For \(f(t, b) = t^2 b + e^b\), compute derivatives:

\(f_t = 2tb\), so \(f_t(1, 0) = 0\)
\(f_b = t^2 + e^b\), so \(f_b(1, 0) = 2\)
\(f_{tt} = 2b\), so \(f_{tt}(1, 0) = 0\)
\(f_{bb} = e^b\), so \(f_{bb}(1, 0) = 1\)
\(f_{tb} = 2t\), so \(f_{tb}(1, 0) = 2\)

The Hessian at \((1, 0)\) is

\[ H = \begin{pmatrix} 0 & 2 \\ 2 & 1 \end{pmatrix} \]

Also, \(f(1, 0) = 0 + 1 = 1\). The full quadratic Taylor expansion is

\[ f(t, b) \approx 1 + 0 \cdot (t-1) + 2b + \frac{1}{2}\left[0 \cdot (t-1)^2 + 2 \cdot 2(t-1)b + 1 \cdot b^2\right] \]

which simplifies to

\[ f(t, b) \approx 1 + 2b + 2(t-1)b + \frac{1}{2}b^2 \]

Exercise 6. For a Brownian motion with time step \(\Delta t\), consider the three second-order products \((\Delta t)^2\), \(\Delta t \cdot \Delta B_t\), and \((\Delta B_t)^2\). State the order of each in terms of powers of \(\Delta t\), and identify which ones survive in the limit \(\Delta t \to 0\) (i.e., which are \(O(\Delta t)\) rather than \(o(\Delta t)\)).

Solution to Exercise 6

The three second-order products and their orders are:

\((\Delta t)^2 = O((\Delta t)^2)\): this is \(o(\Delta t)\), so it vanishes
\(\Delta t \cdot \Delta B_t = O((\Delta t)^{3/2})\): since \(3/2 > 1\), this is \(o(\Delta t)\), so it vanishes
\((\Delta B_t)^2 = O(\Delta t)\): this is exactly \(O(\Delta t)\), so it survives

Only \((\Delta B_t)^2\) survives in the limit \(\Delta t \to 0\). This is the term that gives rise to the Itô correction.

Exercise 7. Simulate a Brownian path with \(N = 5000\) steps over \([0, 1]\). For the function \(f(x) = x^3\), compute \(f(B_T) - f(B_0)\) along the path.
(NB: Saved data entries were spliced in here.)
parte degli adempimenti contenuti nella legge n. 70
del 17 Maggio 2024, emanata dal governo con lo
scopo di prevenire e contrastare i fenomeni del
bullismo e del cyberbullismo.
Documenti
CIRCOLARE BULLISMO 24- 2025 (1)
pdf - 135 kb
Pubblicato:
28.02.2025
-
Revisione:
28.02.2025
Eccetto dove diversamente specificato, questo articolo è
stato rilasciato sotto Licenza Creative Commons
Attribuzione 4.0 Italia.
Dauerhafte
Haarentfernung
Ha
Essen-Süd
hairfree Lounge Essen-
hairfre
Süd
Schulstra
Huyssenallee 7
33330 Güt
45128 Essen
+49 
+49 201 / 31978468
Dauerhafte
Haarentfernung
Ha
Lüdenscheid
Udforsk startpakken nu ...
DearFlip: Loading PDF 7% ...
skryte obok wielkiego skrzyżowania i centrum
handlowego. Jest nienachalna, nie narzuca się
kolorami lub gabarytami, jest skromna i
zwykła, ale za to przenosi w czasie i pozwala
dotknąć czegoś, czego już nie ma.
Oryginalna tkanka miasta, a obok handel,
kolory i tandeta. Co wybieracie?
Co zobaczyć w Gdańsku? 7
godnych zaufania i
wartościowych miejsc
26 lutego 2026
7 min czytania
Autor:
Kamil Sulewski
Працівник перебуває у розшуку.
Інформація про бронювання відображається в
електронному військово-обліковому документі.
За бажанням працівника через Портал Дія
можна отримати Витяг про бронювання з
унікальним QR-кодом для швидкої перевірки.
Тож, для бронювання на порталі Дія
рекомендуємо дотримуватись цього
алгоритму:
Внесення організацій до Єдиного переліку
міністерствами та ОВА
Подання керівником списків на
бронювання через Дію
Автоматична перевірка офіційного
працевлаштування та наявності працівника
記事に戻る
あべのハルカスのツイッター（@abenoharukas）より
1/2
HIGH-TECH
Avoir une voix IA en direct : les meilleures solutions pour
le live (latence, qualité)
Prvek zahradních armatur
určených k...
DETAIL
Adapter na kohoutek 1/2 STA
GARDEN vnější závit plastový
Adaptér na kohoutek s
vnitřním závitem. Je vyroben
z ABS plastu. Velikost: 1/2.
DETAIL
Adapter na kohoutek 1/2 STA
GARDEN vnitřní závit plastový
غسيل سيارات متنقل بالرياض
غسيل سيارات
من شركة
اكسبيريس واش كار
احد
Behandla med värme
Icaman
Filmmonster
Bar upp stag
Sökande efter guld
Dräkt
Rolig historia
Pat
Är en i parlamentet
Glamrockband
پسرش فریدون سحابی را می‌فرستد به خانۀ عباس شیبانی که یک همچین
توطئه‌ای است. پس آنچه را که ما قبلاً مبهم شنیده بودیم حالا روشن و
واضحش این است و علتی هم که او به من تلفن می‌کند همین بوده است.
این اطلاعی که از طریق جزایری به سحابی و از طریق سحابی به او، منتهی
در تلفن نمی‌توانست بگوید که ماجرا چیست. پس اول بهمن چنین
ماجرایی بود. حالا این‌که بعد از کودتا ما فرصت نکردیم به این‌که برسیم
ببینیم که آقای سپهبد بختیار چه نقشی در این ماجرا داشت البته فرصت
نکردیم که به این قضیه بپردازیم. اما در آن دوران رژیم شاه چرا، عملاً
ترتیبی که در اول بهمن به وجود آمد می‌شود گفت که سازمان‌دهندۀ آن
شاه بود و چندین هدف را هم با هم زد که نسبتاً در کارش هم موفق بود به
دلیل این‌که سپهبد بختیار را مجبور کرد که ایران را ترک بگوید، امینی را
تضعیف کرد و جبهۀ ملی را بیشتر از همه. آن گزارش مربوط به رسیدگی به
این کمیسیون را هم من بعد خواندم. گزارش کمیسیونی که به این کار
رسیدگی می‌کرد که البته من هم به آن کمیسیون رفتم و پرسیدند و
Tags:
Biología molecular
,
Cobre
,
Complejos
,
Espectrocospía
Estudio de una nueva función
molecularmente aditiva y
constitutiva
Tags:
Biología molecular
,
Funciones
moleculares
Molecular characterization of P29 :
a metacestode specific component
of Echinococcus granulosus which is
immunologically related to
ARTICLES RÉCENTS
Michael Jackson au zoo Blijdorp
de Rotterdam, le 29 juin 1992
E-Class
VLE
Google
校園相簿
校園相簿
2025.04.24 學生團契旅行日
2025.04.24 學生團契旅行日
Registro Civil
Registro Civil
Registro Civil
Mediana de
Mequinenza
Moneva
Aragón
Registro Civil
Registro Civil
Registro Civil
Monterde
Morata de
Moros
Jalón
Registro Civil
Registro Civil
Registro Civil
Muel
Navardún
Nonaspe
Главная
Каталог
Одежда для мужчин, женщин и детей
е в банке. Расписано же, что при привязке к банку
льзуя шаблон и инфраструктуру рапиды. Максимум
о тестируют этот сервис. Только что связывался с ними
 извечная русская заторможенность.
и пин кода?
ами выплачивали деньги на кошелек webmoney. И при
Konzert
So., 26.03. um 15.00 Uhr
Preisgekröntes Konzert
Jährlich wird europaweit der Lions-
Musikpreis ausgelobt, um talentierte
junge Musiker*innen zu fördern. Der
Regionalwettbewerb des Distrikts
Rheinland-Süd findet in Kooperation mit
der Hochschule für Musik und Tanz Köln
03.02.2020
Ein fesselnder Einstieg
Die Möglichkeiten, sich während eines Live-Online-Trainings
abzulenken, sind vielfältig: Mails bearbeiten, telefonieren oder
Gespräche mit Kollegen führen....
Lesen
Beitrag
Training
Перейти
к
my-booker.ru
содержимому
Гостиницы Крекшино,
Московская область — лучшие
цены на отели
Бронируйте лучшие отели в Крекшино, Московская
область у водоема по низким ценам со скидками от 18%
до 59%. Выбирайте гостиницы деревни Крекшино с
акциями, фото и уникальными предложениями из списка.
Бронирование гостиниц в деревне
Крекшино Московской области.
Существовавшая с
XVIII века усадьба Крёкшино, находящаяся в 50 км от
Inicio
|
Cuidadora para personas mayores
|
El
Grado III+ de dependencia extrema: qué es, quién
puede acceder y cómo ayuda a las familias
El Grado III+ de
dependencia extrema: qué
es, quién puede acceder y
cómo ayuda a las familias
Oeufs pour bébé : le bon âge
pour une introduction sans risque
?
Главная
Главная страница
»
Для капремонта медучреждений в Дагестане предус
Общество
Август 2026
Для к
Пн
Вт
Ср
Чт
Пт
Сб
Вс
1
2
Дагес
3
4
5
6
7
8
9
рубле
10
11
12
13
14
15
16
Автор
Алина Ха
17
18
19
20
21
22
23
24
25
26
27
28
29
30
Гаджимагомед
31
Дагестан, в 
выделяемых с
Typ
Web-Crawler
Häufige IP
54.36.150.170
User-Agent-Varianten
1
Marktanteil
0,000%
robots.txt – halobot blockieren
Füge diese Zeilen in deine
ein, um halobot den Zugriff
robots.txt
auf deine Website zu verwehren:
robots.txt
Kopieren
Then compute the sum

\[ \sum_{i=0}^{N-1}\left[f'(B_{t_i})\Delta B_i + \frac{1}{2}f''(B_{t_i})(\Delta B_i)^2\right] \]

Verify numerically that this sum closely approximates \(f(B_T) - f(B_0)\), confirming that the quadratic correction term is essential.

Solution to Exercise 7

For \(f(x) = x^3\), we have \(f'(x) = 3x^2\) and \(f''(x) = 6x\). The sum

\[ S = \sum_{i=0}^{N-1}\left[3B_{t_i}^2 \Delta B_i + \frac{1}{2}(6B_{t_i})(\Delta B_i)^2\right] = \sum_{i=0}^{N-1}\left[3B_{t_i}^2 \Delta B_i + 3B_{t_i}(\Delta B_i)^2\right] \]

approximates \(f(B_T) - f(B_0) = B_T^3\) (since \(B_0 = 0\)). This is because the sum is precisely the discrete version of the Itô formula applied to \(f(x) = x^3\):

\[ B_T^3 = \int_0^T 3B_s^2\,dB_s + \frac{1}{2}\int_0^T 6B_s\,ds \]

The first sum term approximates \(\int_0^T 3B_s^2\,dB_s\) and the second approximates \(3\int_0^T B_s\,ds\) (using \((\Delta B_i)^2 \approx \Delta t\)). Running the simulation will confirm that \(S \approx B_T^3\), verifying that the quadratic correction is essential — omitting the \(3B_{t_i}(\Delta B_i)^2\) terms would leave only the stochastic integral part, which systematically deviates from the true value.